Em 2024, o Supremo Tribunal Federal julgou relevantes questões tributárias. A seguir analisaremos algumas dessas decisões com destaque para a — ainda — necessária padronização dos critérios de modulação de efeitos no tribunal.
Em fevereiro, o STF declarou inconstitucional adicional de 0,2% sobre operações interestaduais e de exportação de produtos de origem vegetal, mineral ou animal, destinado ao Fundo Estadual de Transporte (FET), estabelecido por Tocantins. Apesar da alegação do Estado de que o adicional seria um preço público pelo uso de rodovias, concluiu-se que a cobrança tinha natureza de imposto, com base de cálculo e fato gerador idênticos ao ICMS, o que violava o artigo 155 da Constituição (ADI 6.365).
A instituição de adicionais ou contribuições destinados a fundos estaduais tendo as mesmas características de impostos existentes é, de fato, inconstitucional. A questão, no entanto, permanece em aberto, em razão do artigo 136 do ADCT, introduzido pela recente reforma tributária (EC 132/23), que buscou constitucionalizar essas cobranças. Embora o STF tenha afirmado o prejuízo de algumas ações diretas que discutem tais contribuições em razão da aludida “modificação no contexto dos parâmetros de controle” (ADIs 7.363 e 6.420), o tribunal pode vir a ser demandado em relação à própria constitucionalidade da referida disposição transitória.
Em março, o STF declarou parcialmente inconstitucionais taxas municipais relacionadas ao Corpo de Bombeiros, ao fundamento de que os serviços de combate a incêndios são indivisíveis e, portanto, não passíveis de tributação por taxa (ADPF 1.030). O entendimento segue a posição histórica fixada pela corte na ADI 4.411.
Em abril, a corte concluiu o julgamento da eficácia temporal das decisões do tribunal sobre a coisa julgada em relações tributárias de trato sucessivo (Temas 881 e 885). Prevaleceu a tese do ministro André Mendonça, segundo a qual os efeitos da decisão seriam modulados apenas para afastar as multas impostas aos contribuintes que deixaram de recolher a CSLL por possuírem coisa julgada, vedada a restituição de valores.
Apesar disso, a não concessão de efeitos prospectivos contrariou a segurança jurídica, pois criou passivos até então inexistentes, inclusive em relação a tributos que não estavam em discussão no caso concreto, e gerou assimetrias quanto ao tratamento concedido à Fazenda Pública e aos contribuintes em casos de modulação de efeitos. Basta rememorar que, no julgamento do tema 69, o STF modulou a decisão em favor da Fazenda em razão de julgamento repetitivo do STJ, o que, nada obstante também existente nos casos dos temas 881 e 885, não foi suficiente para o tribunal aplicar ao caso a mesma ratio decidendi.

## DADOS APRESENTADOS
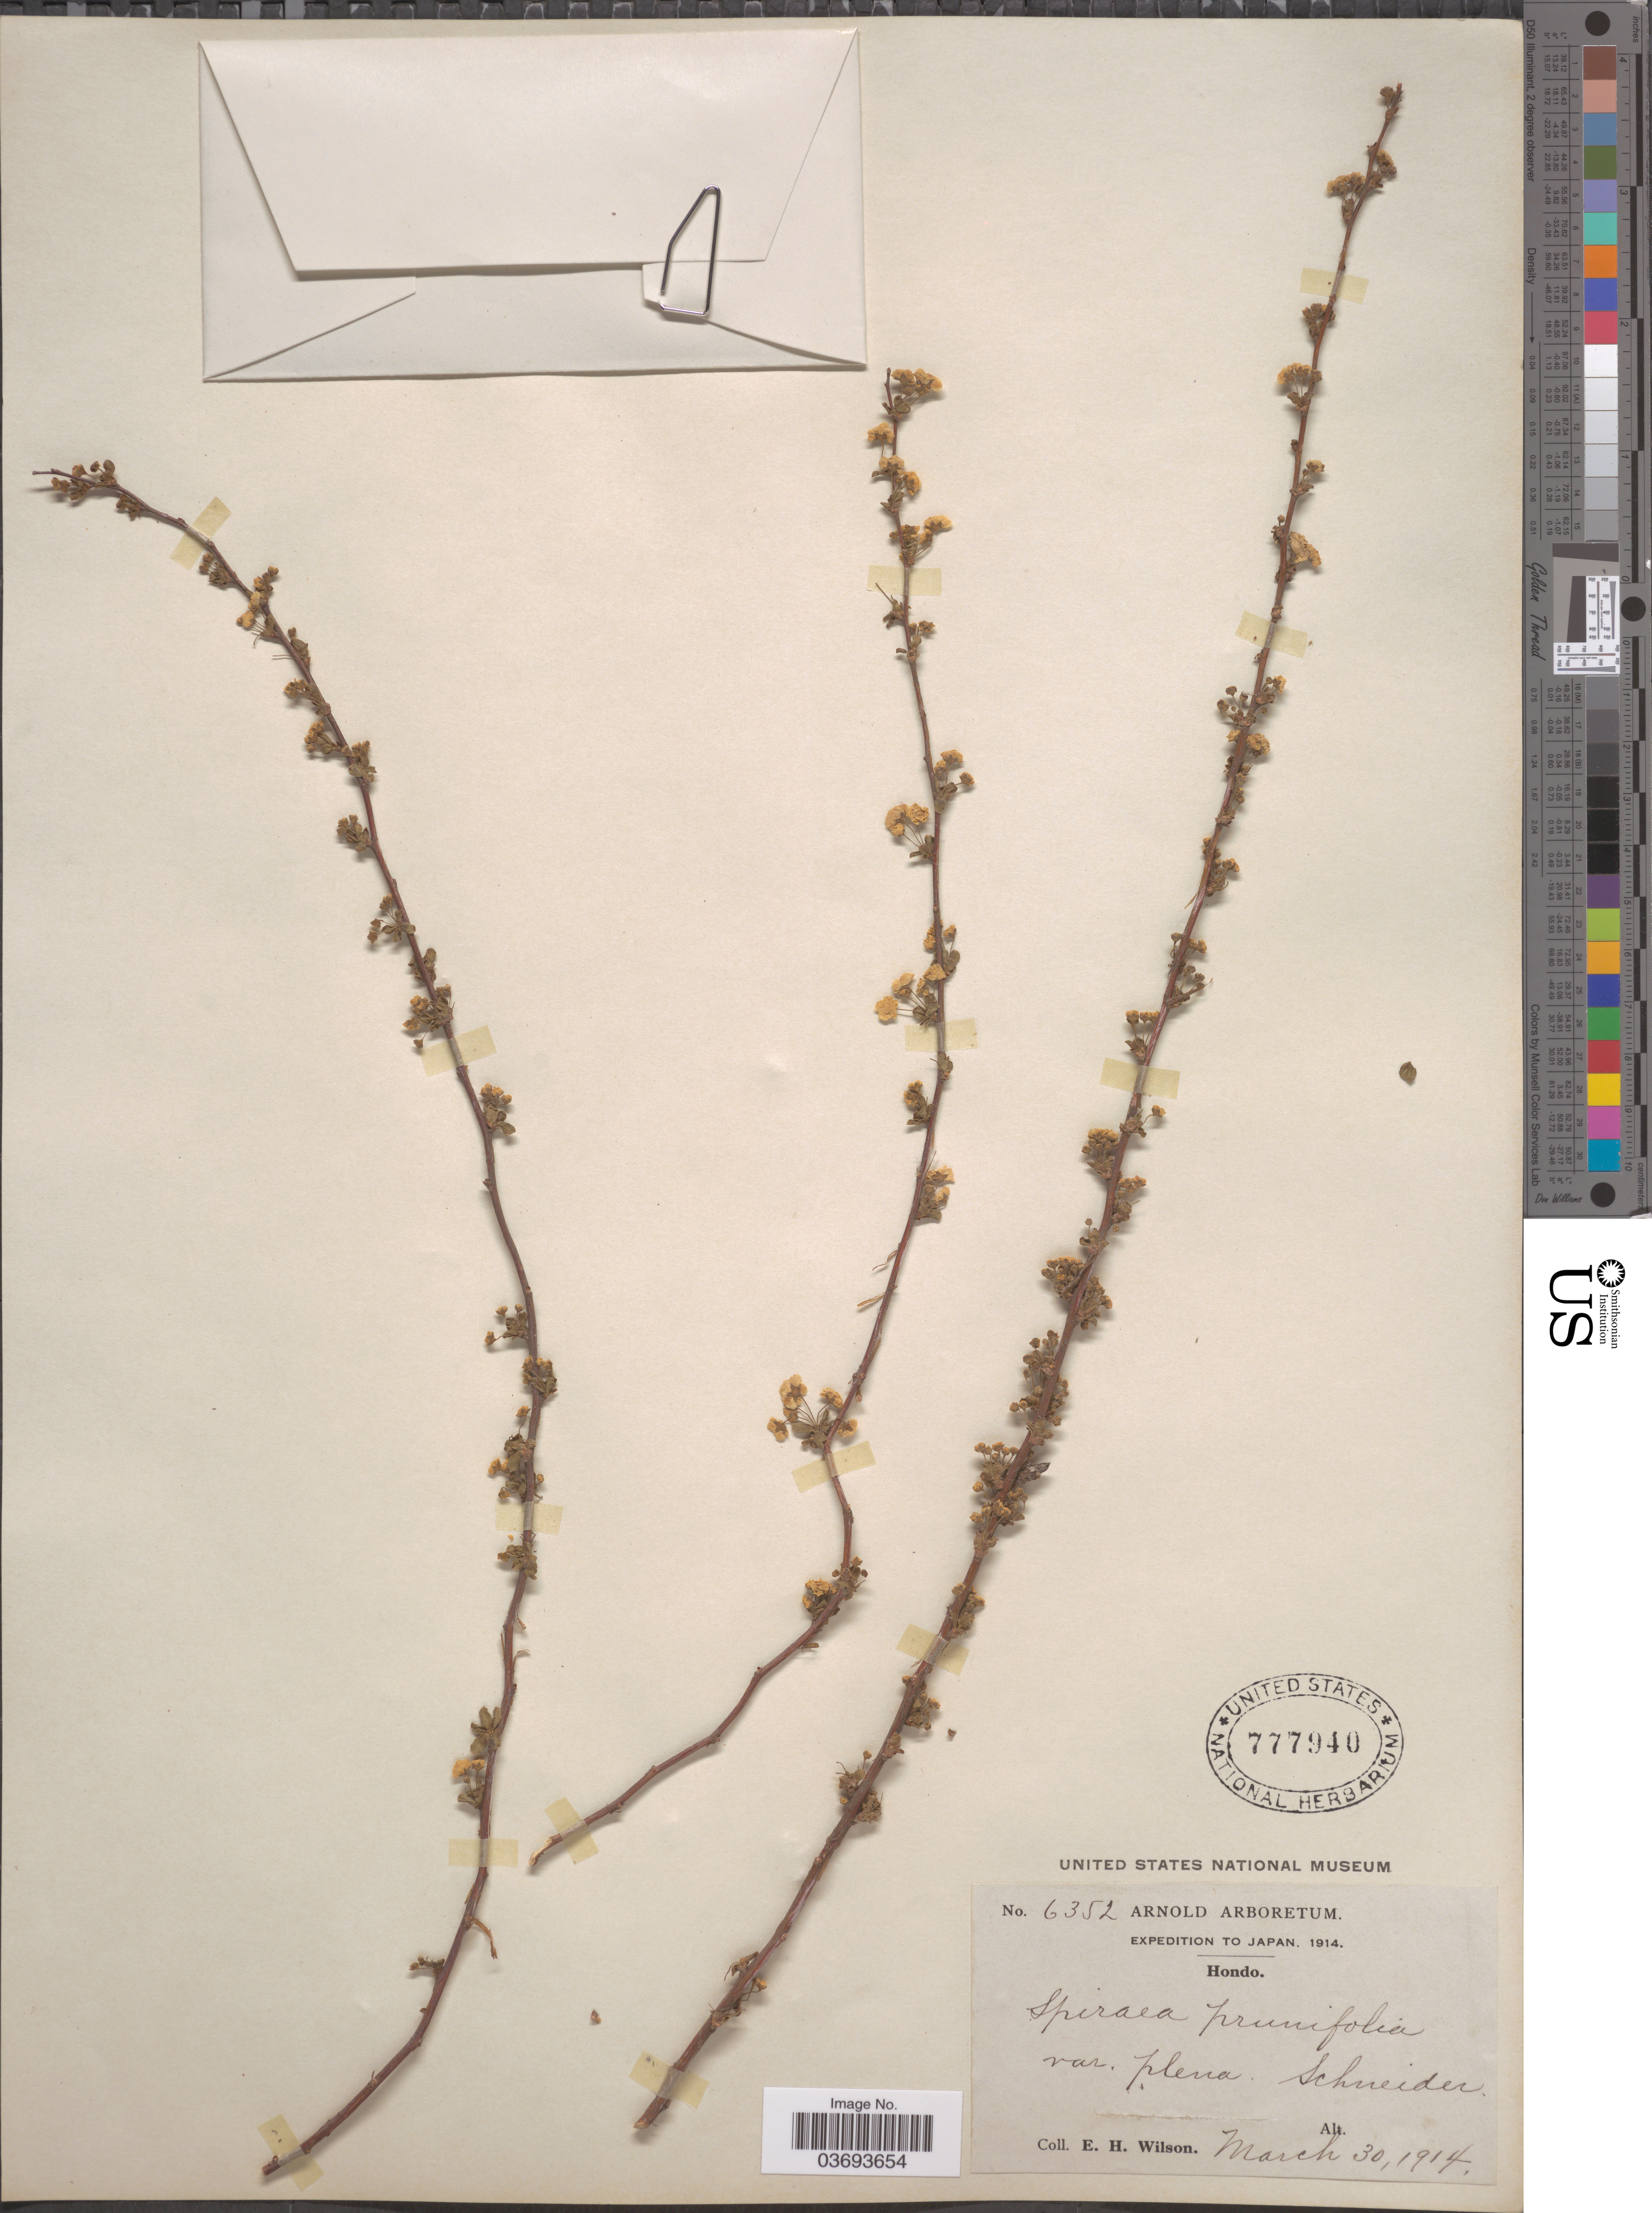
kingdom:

## TAREFAS A FAZER
1. Reproduza o trecho do texto sobre as decisões tributárias do STF que começa em "Apesar disso, a" e termina em "mesma ratio decidendi.".
2. Segundo o texto sobre as decisões tributárias do STF, qual estado instituiu o adicional destinado ao Fundo Estadual de Transporte?

## RESPOSTAS POR TAREFA
1.
Apesar disso, a não concessão de efeitos prospectivos contrariou a segurança jurídica, pois criou passivos até então inexistentes, inclusive em relação a tributos que não estavam em discussão no caso concreto, e gerou assimetrias quanto ao tratamento concedido à Fazenda Pública e aos contribuintes em casos de modulação de efeitos. Basta rememorar que, no julgamento do tema 69, o STF modulou a decisão em favor da Fazenda em razão de julgamento repetitivo do STJ, o que, nada obstante também existente nos casos dos temas 881 e 885, não foi suficiente para o tribunal aplicar ao caso a mesma ratio decidendi.

2. Tocantins.